Can you reproduce every line of the data below, character for character, with nothing changed?

* begin GIVEN INFORMATION *

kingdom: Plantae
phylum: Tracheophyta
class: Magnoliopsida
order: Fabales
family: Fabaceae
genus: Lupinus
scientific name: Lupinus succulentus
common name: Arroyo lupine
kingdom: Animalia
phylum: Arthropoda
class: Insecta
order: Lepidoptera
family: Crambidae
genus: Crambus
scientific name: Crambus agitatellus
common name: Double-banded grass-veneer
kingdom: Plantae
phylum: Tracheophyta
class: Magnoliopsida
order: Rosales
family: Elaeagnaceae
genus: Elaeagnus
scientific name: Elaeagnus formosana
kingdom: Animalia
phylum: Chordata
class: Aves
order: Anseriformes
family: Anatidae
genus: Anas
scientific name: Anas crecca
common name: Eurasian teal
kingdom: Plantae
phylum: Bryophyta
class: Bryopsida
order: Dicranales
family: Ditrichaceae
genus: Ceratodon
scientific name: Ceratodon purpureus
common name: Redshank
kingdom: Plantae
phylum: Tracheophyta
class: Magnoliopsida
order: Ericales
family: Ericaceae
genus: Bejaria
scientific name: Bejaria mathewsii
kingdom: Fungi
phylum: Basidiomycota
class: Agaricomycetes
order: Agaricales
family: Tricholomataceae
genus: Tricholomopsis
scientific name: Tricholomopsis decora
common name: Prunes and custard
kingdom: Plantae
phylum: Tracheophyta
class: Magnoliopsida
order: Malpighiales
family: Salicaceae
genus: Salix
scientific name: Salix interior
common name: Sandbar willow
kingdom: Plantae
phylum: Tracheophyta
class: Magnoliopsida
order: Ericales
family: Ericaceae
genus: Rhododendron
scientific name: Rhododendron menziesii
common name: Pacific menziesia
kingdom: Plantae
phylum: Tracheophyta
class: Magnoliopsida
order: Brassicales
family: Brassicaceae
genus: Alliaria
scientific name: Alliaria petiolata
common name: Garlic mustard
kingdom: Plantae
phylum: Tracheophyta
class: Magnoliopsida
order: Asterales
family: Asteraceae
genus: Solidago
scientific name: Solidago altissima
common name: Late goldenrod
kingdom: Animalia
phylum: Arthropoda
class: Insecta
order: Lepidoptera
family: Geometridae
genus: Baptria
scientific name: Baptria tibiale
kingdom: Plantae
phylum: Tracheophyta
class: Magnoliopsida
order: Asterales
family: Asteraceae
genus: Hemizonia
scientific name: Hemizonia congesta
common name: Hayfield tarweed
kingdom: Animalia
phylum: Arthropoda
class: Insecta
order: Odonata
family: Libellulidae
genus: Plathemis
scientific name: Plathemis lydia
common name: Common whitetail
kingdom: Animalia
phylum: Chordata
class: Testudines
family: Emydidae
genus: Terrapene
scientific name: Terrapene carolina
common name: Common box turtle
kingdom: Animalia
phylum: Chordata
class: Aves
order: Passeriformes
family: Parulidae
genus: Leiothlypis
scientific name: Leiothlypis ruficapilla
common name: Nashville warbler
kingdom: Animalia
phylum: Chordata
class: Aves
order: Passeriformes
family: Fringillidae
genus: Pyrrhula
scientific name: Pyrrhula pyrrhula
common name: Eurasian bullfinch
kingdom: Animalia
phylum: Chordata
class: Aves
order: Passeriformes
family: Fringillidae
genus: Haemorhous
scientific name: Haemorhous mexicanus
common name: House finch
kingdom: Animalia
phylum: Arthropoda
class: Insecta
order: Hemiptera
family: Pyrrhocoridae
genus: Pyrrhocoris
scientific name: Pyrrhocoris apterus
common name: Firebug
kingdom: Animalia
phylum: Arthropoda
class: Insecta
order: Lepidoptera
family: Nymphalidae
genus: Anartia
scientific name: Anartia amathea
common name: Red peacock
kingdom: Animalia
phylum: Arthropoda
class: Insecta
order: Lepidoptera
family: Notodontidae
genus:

* end GIVEN INFORMATION *

WORKED ANSWER:
kingdom: Plantae
phylum: Tracheophyta
class: Magnoliopsida
order: Fabales
family: Fabaceae
genus: Lupinus
scientific name: Lupinus succulentus
common name: Arroyo lupine
kingdom: Animalia
phylum: Arthropoda
class: Insecta
order: Lepidoptera
family: Crambidae
genus: Crambus
scientific name: Crambus agitatellus
common name: Double-banded grass-veneer
kingdom: Plantae
phylum: Tracheophyta
class: Magnoliopsida
order: Rosales
family: Elaeagnaceae
genus: Elaeagnus
scientific name: Elaeagnus formosana
kingdom: Animalia
phylum: Chordata
class: Aves
order: Anseriformes
family: Anatidae
genus: Anas
scientific name: Anas crecca
common name: Eurasian teal
kingdom: Plantae
phylum: Bryophyta
class: Bryopsida
order: Dicranales
family: Ditrichaceae
genus: Ceratodon
scientific name: Ceratodon purpureus
common name: Redshank
kingdom: Plantae
phylum: Tracheophyta
class: Magnoliopsida
order: Ericales
family: Ericaceae
genus: Bejaria
scientific name: Bejaria mathewsii
kingdom: Fungi
phylum: Basidiomycota
class: Agaricomycetes
order: Agaricales
family: Tricholomataceae
genus: Tricholomopsis
scientific name: Tricholomopsis decora
common name: Prunes and custard
kingdom: Plantae
phylum: Tracheophyta
class: Magnoliopsida
order: Malpighiales
family: Salicaceae
genus: Salix
scientific name: Salix interior
common name: Sandbar willow
kingdom: Plantae
phylum: Tracheophyta
class: Magnoliopsida
order: Ericales
family: Ericaceae
genus: Rhododendron
scientific name: Rhododendron menziesii
common name: Pacific menziesia
kingdom: Plantae
phylum: Tracheophyta
class: Magnoliopsida
order: Brassicales
family: Brassicaceae
genus: Alliaria
scientific name: Alliaria petiolata
common name: Garlic mustard
kingdom: Plantae
phylum: Tracheophyta
class: Magnoliopsida
order: Asterales
family: Asteraceae
genus: Solidago
scientific name: Solidago altissima
common name: Late goldenrod
kingdom: Animalia
phylum: Arthropoda
class: Insecta
order: Lepidoptera
family: Geometridae
genus: Baptria
scientific name: Baptria tibiale
kingdom: Plantae
phylum: Tracheophyta
class: Magnoliopsida
order: Asterales
family: Asteraceae
genus: Hemizonia
scientific name: Hemizonia congesta
common name: Hayfield tarweed
kingdom: Animalia
phylum: Arthropoda
class: Insecta
order: Odonata
family: Libellulidae
genus: Plathemis
scientific name: Plathemis lydia
common name: Common whitetail
kingdom: Animalia
phylum: Chordata
class: Testudines
family: Emydidae
genus: Terrapene
scientific name: Terrapene carolina
common name: Common box turtle
kingdom: Animalia
phylum: Chordata
class: Aves
order: Passeriformes
family: Parulidae
genus: Leiothlypis
scientific name: Leiothlypis ruficapilla
common name: Nashville warbler
kingdom: Animalia
phylum: Chordata
class: Aves
order: Passeriformes
family: Fringillidae
genus: Pyrrhula
scientific name: Pyrrhula pyrrhula
common name: Eurasian bullfinch
kingdom: Animalia
phylum: Chordata
class: Aves
order: Passeriformes
family: Fringillidae
genus: Haemorhous
scientific name: Haemorhous mexicanus
common name: House finch
kingdom: Animalia
phylum: Arthropoda
class: Insecta
order: Hemiptera
family: Pyrrhocoridae
genus: Pyrrhocoris
scientific name: Pyrrhocoris apterus
common name: Firebug
kingdom: Animalia
phylum: Arthropoda
class: Insecta
order: Lepidoptera
family: Nymphalidae
genus: Anartia
scientific name: Anartia amathea
common name: Red peacock
kingdom: Animalia
phylum: Arthropoda
class: Insecta
order: Lepidoptera
family: Notodontidae
genus:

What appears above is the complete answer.